Abstract

Preparing for war is a near impossible mission that defence planners are required to accomplish. Despite the numerous frameworks and methodologies that can be used for defence planning, preparing for future contingencies will always be a complicated process due to the prevalence of strategic risks: high-level uncertainty and future threats emanating from defined and undefined adversaries. Given these circumstances, strategists, such as Colin Gray, argue that the objective of defence planning should be to develop strategies that can cope with, rather than diminish, the strategic risks that are part of international politics. Since predicting the ‘foreseeable future’ is not possible, developing a strategy based on over-preparation is more prudent and much better than a gamble on under-preparation.
In Defense Planning and Uncertainty, Stephan Frühling contributes to the debate on defence planning by offering a comprehensive analysis of how defence planning can be used as a tool by states to manage strategic risks.

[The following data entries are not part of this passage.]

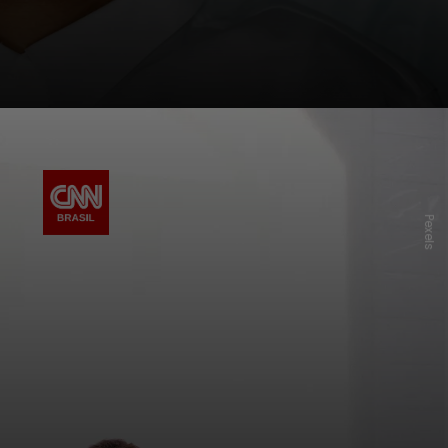
Pexels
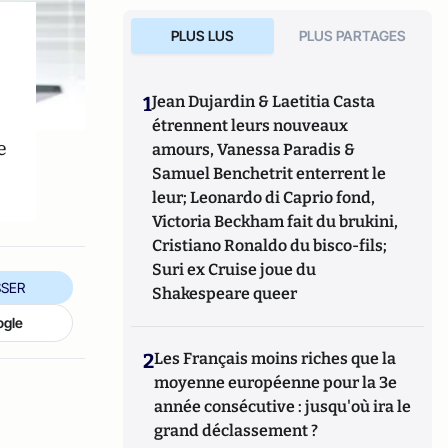
PLUS LUS
PLUS PARTAGES
1
Jean Dujardin & Laetitia Casta
étrennent leurs nouveaux
e
amours, Vanessa Paradis &
Samuel Benchetrit enterrent le
leur; Leonardo di Caprio fond,
Victoria Beckham fait du brukini,
Cristiano Ronaldo du bisco-fils;
Suri ex Cruise joue du
SER
Shakespeare queer
ogle
2
Les Français moins riches que la
moyenne européenne pour la 3e
année consécutive : jusqu'où ira le
grand déclassement ?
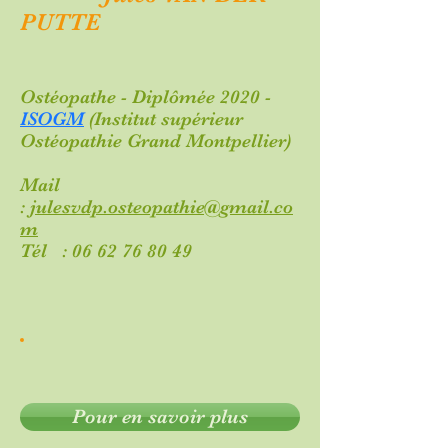
PUTTE
Ostéopathe - Diplômée 2020 -
ISOGM
(Institut supérieur
Ostéo
pathie Gr
and Montpellier)
Mail
:
julesvdp.osteopathie@gmail.co
m
Tél :
06 62 76 80 49
Pour en savoir plus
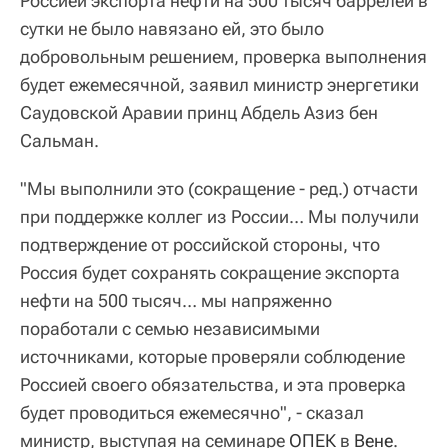
Россией экспорта нефти на 500 тысяч баррелей в
сутки не было навязано ей, это было
добровольным решением, проверка выполнения
будет ежемесячной, заявил министр энергетики
Саудовской Аравии принц Абдель Азиз бен
Сальман.
"Мы выполнили это (сокращение - ред.) отчасти
при поддержке коллег из России… Мы получили
подтверждение от российской стороны, что
Россия будет сохранять сокращение экспорта
нефти на 500 тысяч… мы напряженно
поработали с семью независимыми
источниками, которые проверяли соблюдение
Россией своего обязательства, и эта проверка
будет проводиться ежемесячно", - сказал
министр, выступая на семинаре
ОПЕК
в
Вене
.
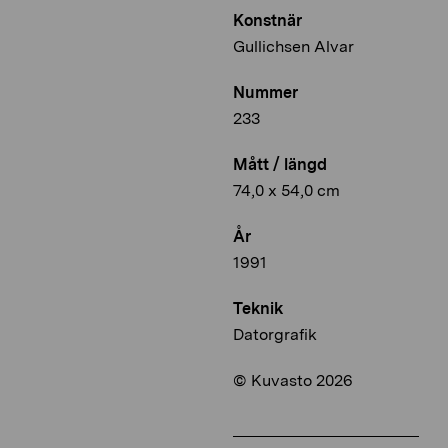
Konstnär
Gullichsen Alvar
Nummer
233
Mått / längd
74,0 x 54,0 cm
År
1991
Teknik
Datorgrafik
© Kuvasto 2026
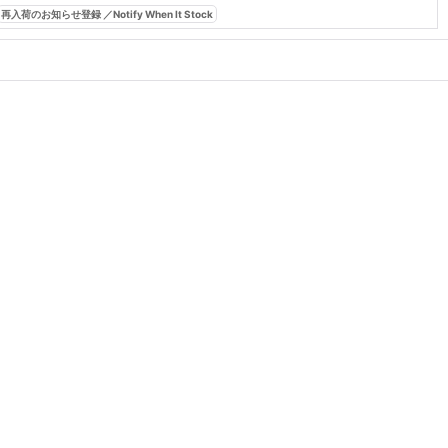
再入荷のお知らせ登録 ／Notify When It Stock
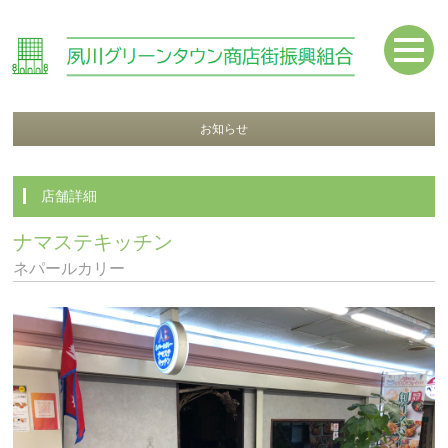
お知らせ
店舗詳細
ナマステキッチン
ネパールカリー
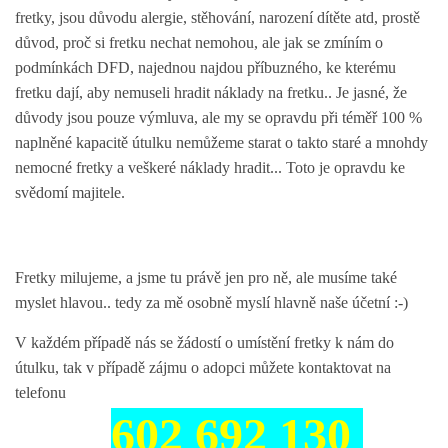
fretky, jsou důvodu alergie, stěhování, narození dítěte atd, prostě
důvod, proč si fretku nechat nemohou, ale jak se zmíním o
NATÁČENÍ V TELEVIZI
podmínkách DFD, najednou najdou příbuzného, ke kterému
fretku dají, aby nemuseli hradit náklady na fretku.. Je jasné, že
AKCE
důvody jsou pouze výmluva, ale my se opravdu při téměř 100 %
naplněné kapacitě útulku nemůžeme starat o takto staré a mnohdy
nemocné fretky a veškeré náklady hradit... Toto je opravdu ke
SLUŽBY
svědomí majitele.
HISTORIE - 2010 - 2020
Fretky milujeme, a jsme tu právě jen pro ně, ale musíme také
myslet hlavou.. tedy za mě osobně myslí hlavně naše účetní :-)
JAK NÁM POMOCI - POMÁHAJÍ NÁM :-)
V každém případě nás se žádostí o umístění fretky k nám do
útulku, tak v případě zájmu o adopci můžete kontaktovat na
telefonu
Fretky Boleslav, z.s.
602 692 130
Trnová 15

The book’s main argument is straightforward: using defence planning as an instrument to manage strategic risk requires clarity and coherence in its framework. This argument is based upon Frühling’s evaluation of four defence planning frameworks, which he argues are benchmarks that emphasize consistency and provide a general framework for coherent defence planning.
Frühling begins the substantive section of the book by introducing concepts that relate to defence planning as risk management (Chapter 2). The concept of risk, author explains, ultimately arises from uncertainty generated from the probability of an event happening and the consequences if it actually does. In this regard, managing strategic risks implies reducing them from what they would otherwise have been, which necessarily involves the development of a strategy. A defence strategy, which links the use of force and political ends, should justify how the maintenance and the use of the military will reduce strategic risks overall.

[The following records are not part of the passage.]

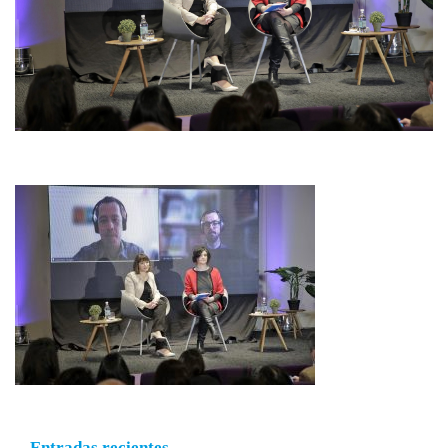
Entradas recientes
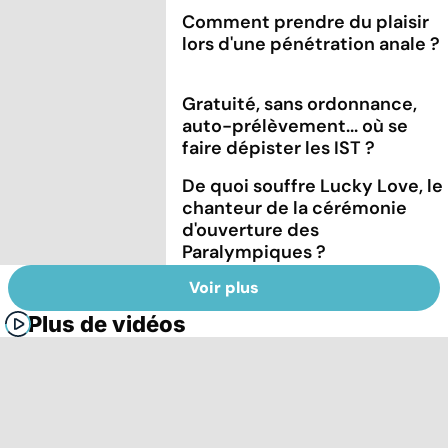
Comment prendre du plaisir
lors d'une pénétration anale ?
Gratuité, sans ordonnance,
auto-prélèvement... où se
faire dépister les IST ?
De quoi souffre Lucky Love, le
chanteur de la cérémonie
d'ouverture des
Paralympiques ?
Voir plus
Plus de vidéos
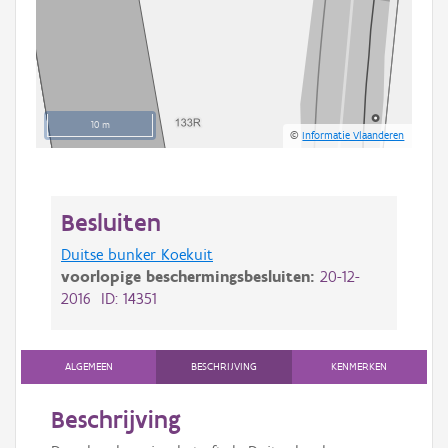
10 m
©
Informatie Vlaanderen
Besluiten
Duitse bunker Koekuit
voorlopige beschermingsbesluiten:
20-12-
2016 ID: 14351
ALGEMEEN
BESCHRIJVING
KENMERKEN
Beschrijving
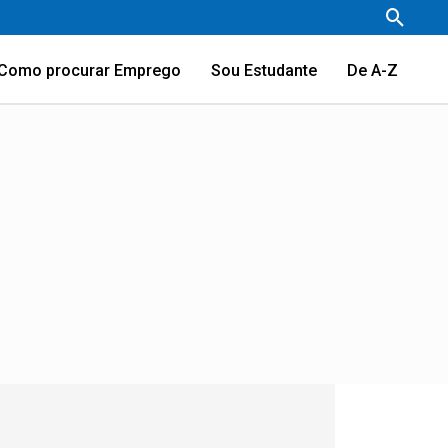
Pesqu
Como procurar Emprego
Sou Estudante
De A-Z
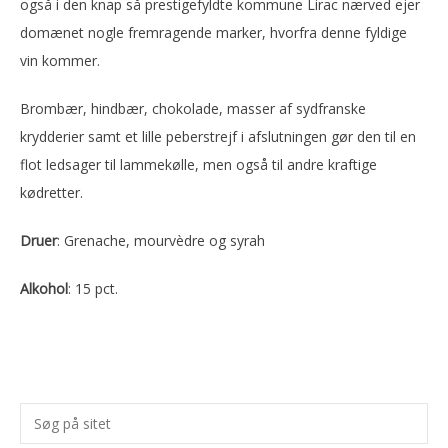
også i den knap så prestigefyldte kommune Lirac nærved ejer
domænet nogle fremragende marker, hvorfra denne fyldige
vin kommer.
Brombær, hindbær, chokolade, masser af sydfranske
krydderier samt et lille peberstrejf i afslutningen gør den til en
flot ledsager til lammekølle, men også til andre kraftige
kødretter.
Druer
: Grenache, mourvèdre og syrah
Alkohol
: 15 pct.
Primær
Søg
Sidebar
på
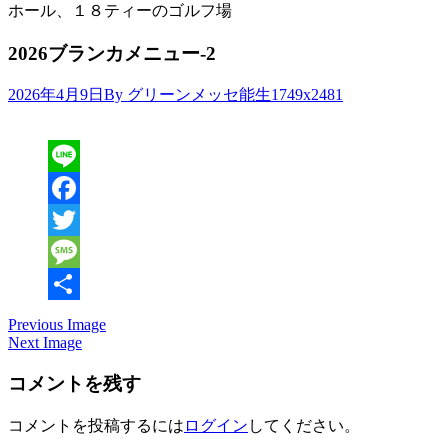
ホール、１８ティーのゴルフ場
2026ブランカメニュー-2
Attachment
2026年4月9日
By グリーンメッセ能生
1749x2481
resolution
Line
Facebook
Twitter
Message
共
Previous Image
Next Image
有
コメントを残す
コメントを投稿するには
ログイン
してください。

Since the assessment of strategic risks and the development of a strategy are based on judgements, the author discusses the logic behind defence planning by examining the methods of logical inference: deduction, induction and abduction. While these methods proceed on different assumptions, they are used as frameworks to come up with conjectures that are necessary to identify and characterize strategic risks. Once risks are understood, the strategy to manage them is developed in terms of key requirements of a military force, such as, capabilities and level of readiness, that should eventually translate into a clearly defined force structure and posture. In this context, the author briefly reviews four main approaches that are used to translate military requirements into a force structure: hedging, options, portfolios and flexibility (pp. 34–36).

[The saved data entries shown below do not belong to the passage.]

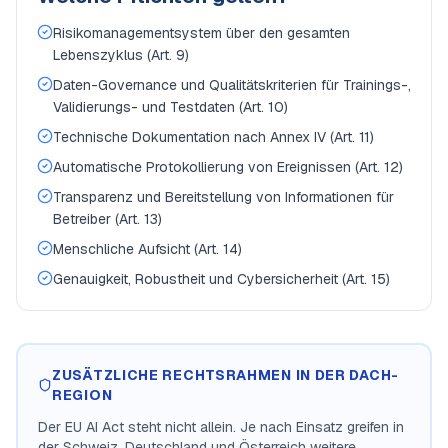
Risikomanagementsystem über den gesamten
Lebenszyklus (Art. 9)
Daten-Governance und Qualitätskriterien für Trainings-,
Validierungs- und Testdaten (Art. 10)
Technische Dokumentation nach Annex IV (Art. 11)
Automatische Protokollierung von Ereignissen (Art. 12)
Transparenz und Bereitstellung von Informationen für
Betreiber (Art. 13)
Menschliche Aufsicht (Art. 14)
Genauigkeit, Robustheit und Cybersicherheit (Art. 15)
ZUSÄTZLICHE RECHTSRAHMEN IN DER DACH-
REGION
Der EU AI Act steht nicht allein. Je nach Einsatz greifen in
der Schweiz, Deutschland und Österreich weitere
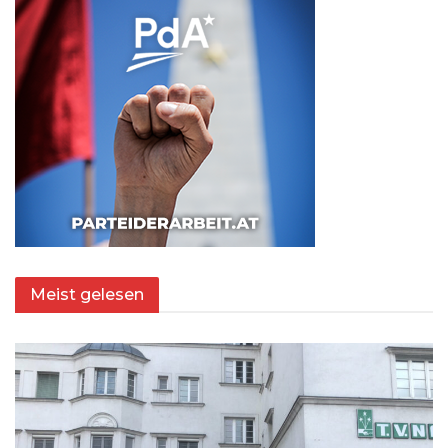
Meist gelesen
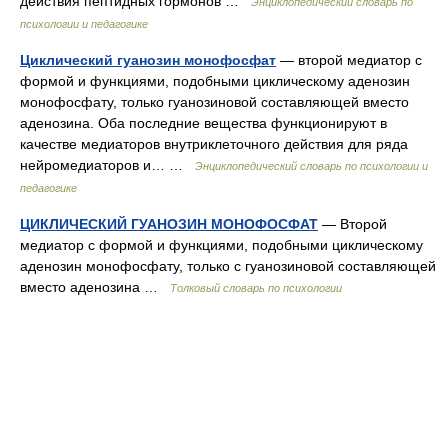
действия пептидных гормонов …
Энциклопедический словарь по
психологии и педагогике
Циклический гуанозин монофосфат
— второй медиатор с
формой и функциями, подобными циклическому аденозин
монофосфату, только гуанозиновой составляющей вместо
аденозина. Оба последние вещества функционируют в
качестве медиаторов внутриклеточного действия для ряда
нейромедиаторов и… …
Энциклопедический словарь по психологии и
педагогике
ЦИКЛИЧЕСКИЙ ГУАНОЗИН МОНОФОСФАТ
— Второй
медиатор с формой и функциями, подобными циклическому
аденозин монофосфату, только с гуанозиновой составляющей
вместо аденозина …
Толковый словарь по психологии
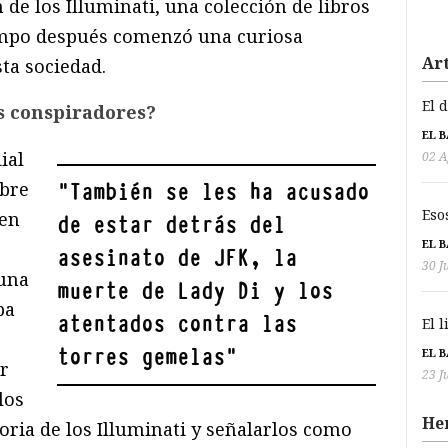
n de los Illuminati, una colección de libros
iempo después comenzó una curiosa
Art
sta sociedad.
El 
s conspiradores?
EL 
ial
02 A
obre
"
También se les ha acusado
Eso
den
de estar detrás del
EL 
asesinato de JFK, la
30 J
 una
muerte de Lady Di y los
ba
atentados contra las
El 
torres gemelas
"
EL 
or
23 J
los
He
ria de los Illuminati y señalarlos como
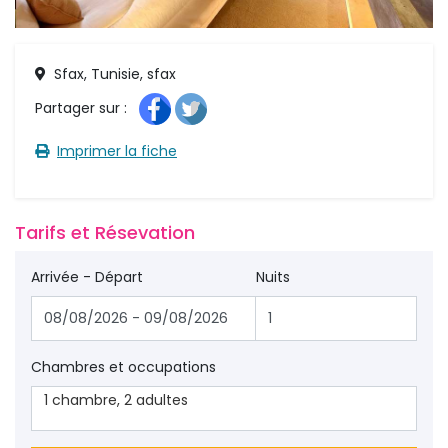
Sfax, Tunisie, sfax
Partager sur : 
Imprimer la fiche 
Tarifs et Résevation 
Arrivée - Départ
Nuits
Chambres et occupations
1
chambre
,
2
adultes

Following this conceptual discussion on defence planning, Frühling dedicates the next four chapters to examining several defence planning frameworks, which he considers as ideal examples of focused and coherent frameworks (Chapters 3 to 6). The first framework, Net-Based Planning, is appropriate in situations where the pattern of strategic risks is in the present and near future, caused by a known and obvious adversary. As Frühling points out, this type of planning was applied during the Cold War since the source of conflict was clear and the threat was imminent. Mobilization Planning, on the other hand, is used to address the risk of future conflict and from a potential adversary that has not been identified to be a threat. The author identifies the ‘color war plans’ of the US after World War I as an example of Mobilization Planning because War Plans Orange and Red, for example, were focused on managing the risk of a conflict that would arise in the future.
Defence planners rely on Portfolio Planning in situations where a military force is confronted with several known potential adversaries, operating in a reasonably well-understood manner. This type of framework develops a defence force that is able to generate forces appropriate to deal with several known risk that might materialize. The author elaborates on this framework by using the US military’s bottom-up review as an example since this strategy was developed to determine the overall composition and size of military forces in the event of two major wars. The fourth framework discussed by the author is Tasked-Based Planning which is focused on a situation where there is insufficient information to determine military requirements deductively. Tasked-Based Planning is further examined through the discussion of the US 2001 Quadrennial Defense Review (QDR). The QDR revealed an operating environment characterized by multiple risks and significant uncertainty; therefore, the US military focused on strengthening its basic tactical and operational tasks as a strategy to reduce risks.
After reviewing the ideal defence planning frameworks, Frühling then addresses what seems to be the main contribution of the book: US defence planning in the context of China’s rise (Chapter 7). In this chapter, the author traces how the risk of conflict with China has influenced how the US has framed its force structure and force posture decisions since the end of the Cold War. The chapter emphasizes that while China gradually rose to prominence after the 1995 Taiwan Strait Crisis, conflict over Taiwan was just one of several strategic risks the US decided to address during the time. Therefore, despite the attention and resources that were dedicated to moderate China’s aggressive behaviour, the US still remained concentrated on being able to manage multiple risks that existed in different regions around the globe.
Frühling then expands upon the difficulty of characterizing and managing strategic risks in the twenty-first century by looking into the implications of the concepts in the book on the US and other states in the Asia-Pacific (Chapter 8). The author contends that since 2010, US defence planning has reassumed increasing elements of portfolio-based planning given its refocus on specific adversaries, rather than on the ability to perform basic tasks against generic types of strategic risks. In sum, Defense Planning and Uncertainty raises important questions on how the US perceives strategic risk in the Asia-Pacific; its strategy to reduce it, and what type of forces it requires to do so remain unanswered.